DATA PROVIDED below:

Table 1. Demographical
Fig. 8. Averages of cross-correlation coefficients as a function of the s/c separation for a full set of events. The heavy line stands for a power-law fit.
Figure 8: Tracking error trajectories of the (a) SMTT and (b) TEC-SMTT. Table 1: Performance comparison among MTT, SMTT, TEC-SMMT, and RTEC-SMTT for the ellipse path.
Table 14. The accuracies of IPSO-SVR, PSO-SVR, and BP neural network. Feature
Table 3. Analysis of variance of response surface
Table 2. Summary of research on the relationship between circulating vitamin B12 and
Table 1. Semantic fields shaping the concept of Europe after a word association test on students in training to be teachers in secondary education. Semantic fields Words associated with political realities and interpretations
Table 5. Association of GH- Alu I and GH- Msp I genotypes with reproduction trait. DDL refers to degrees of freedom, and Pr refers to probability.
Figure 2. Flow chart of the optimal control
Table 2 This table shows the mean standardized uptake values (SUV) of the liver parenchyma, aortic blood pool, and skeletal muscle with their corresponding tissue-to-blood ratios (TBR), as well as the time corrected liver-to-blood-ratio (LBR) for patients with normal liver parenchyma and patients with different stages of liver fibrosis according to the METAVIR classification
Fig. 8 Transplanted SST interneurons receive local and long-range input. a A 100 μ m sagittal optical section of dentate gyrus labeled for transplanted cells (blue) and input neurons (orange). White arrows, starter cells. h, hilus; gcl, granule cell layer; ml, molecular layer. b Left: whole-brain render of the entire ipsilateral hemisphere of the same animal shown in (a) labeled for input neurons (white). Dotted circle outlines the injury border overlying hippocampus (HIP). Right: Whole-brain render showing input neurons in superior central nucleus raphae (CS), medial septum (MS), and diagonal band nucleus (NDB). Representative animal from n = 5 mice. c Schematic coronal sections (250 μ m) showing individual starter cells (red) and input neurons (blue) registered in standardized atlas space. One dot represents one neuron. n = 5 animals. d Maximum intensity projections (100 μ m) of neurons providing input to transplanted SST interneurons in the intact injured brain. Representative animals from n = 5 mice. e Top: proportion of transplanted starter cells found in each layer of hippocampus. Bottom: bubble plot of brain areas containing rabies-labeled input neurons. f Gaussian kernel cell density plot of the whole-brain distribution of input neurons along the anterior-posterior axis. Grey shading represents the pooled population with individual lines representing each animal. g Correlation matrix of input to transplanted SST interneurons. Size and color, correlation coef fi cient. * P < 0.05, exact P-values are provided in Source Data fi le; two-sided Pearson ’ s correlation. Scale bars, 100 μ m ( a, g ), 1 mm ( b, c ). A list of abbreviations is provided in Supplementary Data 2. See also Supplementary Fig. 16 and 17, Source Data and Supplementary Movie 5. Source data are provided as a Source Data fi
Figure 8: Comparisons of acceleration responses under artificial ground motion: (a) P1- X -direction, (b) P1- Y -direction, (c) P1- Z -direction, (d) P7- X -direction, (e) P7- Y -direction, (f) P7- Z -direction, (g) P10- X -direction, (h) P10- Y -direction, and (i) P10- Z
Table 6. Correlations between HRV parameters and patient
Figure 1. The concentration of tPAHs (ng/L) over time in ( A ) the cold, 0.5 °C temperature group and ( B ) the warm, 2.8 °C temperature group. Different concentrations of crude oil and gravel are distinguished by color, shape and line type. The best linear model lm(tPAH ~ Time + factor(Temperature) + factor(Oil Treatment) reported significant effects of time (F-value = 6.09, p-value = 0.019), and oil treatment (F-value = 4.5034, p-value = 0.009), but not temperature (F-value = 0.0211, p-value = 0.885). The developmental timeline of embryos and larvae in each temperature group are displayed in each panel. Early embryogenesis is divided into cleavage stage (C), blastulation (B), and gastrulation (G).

End of DATA PROVIDED.

WHAT TO DO: For the material above, reproduce exactly the lines from the line with "Figure 2. Flow chart of the optimal control" to the line with "Fig. 8 Transplanted", inclusive, and exclude all others.

YOUR SOLUTION:
Figure 2. Flow chart of the optimal control
Table 2 This table shows the mean standardized uptake values (SUV) of the liver parenchyma, aortic blood pool, and skeletal muscle with their corresponding tissue-to-blood ratios (TBR), as well as the time corrected liver-to-blood-ratio (LBR) for patients with normal liver parenchyma and patients with different stages of liver fibrosis according to the METAVIR classification
Fig. 8 Transplanted SST interneurons receive local and long-range input. a A 100 μ m sagittal optical section of dentate gyrus labeled for transplanted cells (blue) and input neurons (orange). White arrows, starter cells. h, hilus; gcl, granule cell layer; ml, molecular layer. b Left: whole-brain render of the entire ipsilateral hemisphere of the same animal shown in (a) labeled for input neurons (white). Dotted circle outlines the injury border overlying hippocampus (HIP). Right: Whole-brain render showing input neurons in superior central nucleus raphae (CS), medial septum (MS), and diagonal band nucleus (NDB). Representative animal from n = 5 mice. c Schematic coronal sections (250 μ m) showing individual starter cells (red) and input neurons (blue) registered in standardized atlas space. One dot represents one neuron. n = 5 animals. d Maximum intensity projections (100 μ m) of neurons providing input to transplanted SST interneurons in the intact injured brain. Representative animals from n = 5 mice. e Top: proportion of transplanted starter cells found in each layer of hippocampus. Bottom: bubble plot of brain areas containing rabies-labeled input neurons. f Gaussian kernel cell density plot of the whole-brain distribution of input neurons along the anterior-posterior axis. Grey shading represents the pooled population with individual lines representing each animal. g Correlation matrix of input to transplanted SST interneurons. Size and color, correlation coef fi cient. * P < 0.05, exact P-values are provided in Source Data fi le; two-sided Pearson ’ s correlation. Scale bars, 100 μ m ( a, g ), 1 mm ( b, c ). A list of abbreviations is provided in Supplementary Data 2. See also Supplementary Fig. 16 and 17, Source Data and Supplementary Movie 5. Source data are provided as a Source Data fi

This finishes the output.